Profile

Joan Jonas (b. 1936, New York, NY, USA) is a pioneer of video and performance art, and an acclaimed multimedia artist whose work typically encompasses video, performance, installation, sound, text, and drawing. Trained in art history and sculpture, Jonas was a central figure in the performance art movement of the late 1960s, and her experiments and productions in the late 1960s and early 1970s continue to be crucial to the development of many contemporary art genres, from performance and video to conceptual art and theater. Since 1968, her practice has explored ways of seeing, the rhythms of ritual, and the authority of objects and gestures.

Joan Jonas is a New York native and she continues to live and work in New York City. She received a B.A. in Art History from Mount Holyoke College in 1958, studied sculpture at the School of the Museum of Fine Arts, Boston, and received an M.F.A. in Sculpture from Columbia University in 1965. Jonas has taught at MIT since 1998, and is currently Professor Emerita in the MIT Program in Art, Culture, and Technology within the School of Architecture and Planning.

Light Time Tales, a major exhibition of Joan Jonas’s work, was on view at the HangarBicocca in Milan, Italy from October 1, 2014 – February 1, 2015. Safety Curtain by Joan Jonas is at the Vienna State Opera this opera season.

The recipient of numerous honors and awards, Jonas’s most recent solo exhibitions include those at HangarBicocca, Milan (2014), the Centre for Contemporary Art, Kitakyushu Project Gallery, Japan (2014); Kulturhuset Stadsteatern Stockholm (2013); Proyecto Paralelo, Mexico (2013); Contemporary Arts Museum, Houston (2013); Bergen Kunsthall, Norway (2011); and Museum of Modern Art, New York (2010). She has been represented in dOCUMENTA in Kassel, Germany, six times since 1972, and has had major retrospectives at the Stedelijk Museum, Amsterdam; Galerie der Stadt Stuttgart, Germany; and the Queens Museum of Art, New York.

Jonas has been awarded fellowships and grants for choreography, video, and visual arts from the National Endowment for the Arts, the Rockefeller Foundation, the CAT Fund, the Artist TV Lab at WNET/13 (New York City), the Television Workshop at WXX1 (Rochester), and the Deutsche Akademischer Austauschdienst (DAAD) in Germany.

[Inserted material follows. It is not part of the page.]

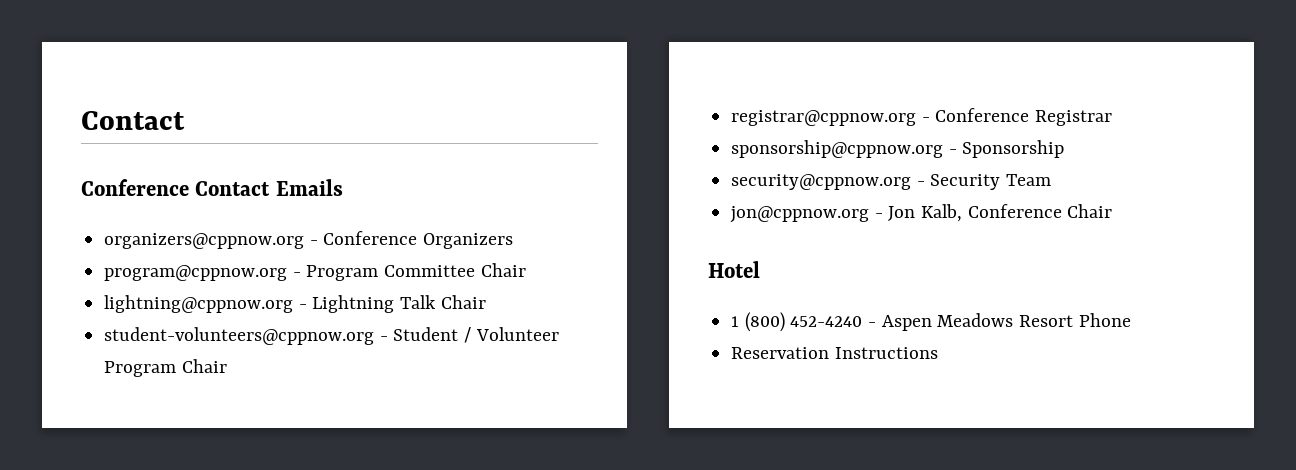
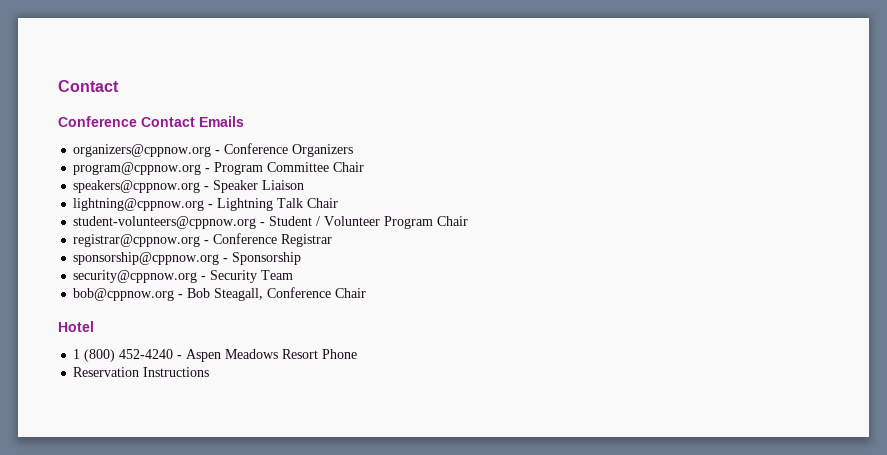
(526, 270) none -> [73,180,305,193] // speakers@cppnow.org - Speaker Liaison
[730,204,963,223] jon@cppnow.org - Jon Kalb, -> [73,288,264,301] bob@cppnow.org - Bob Steagall,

Jonas has received the Hyogo Prefecture Museum of Modern Art Prize at the Tokyo International Video Art Festival, the Polaroid Award for Video, and the American Film Institute Maya Deren Award for Video.

Jonas developed a multimedia installation to be featured in the United States’ pavilion at the 56th Venice Biennale.

Jonas is the 2018 recipient of the Kyoto Prize for Arts and Philosophy.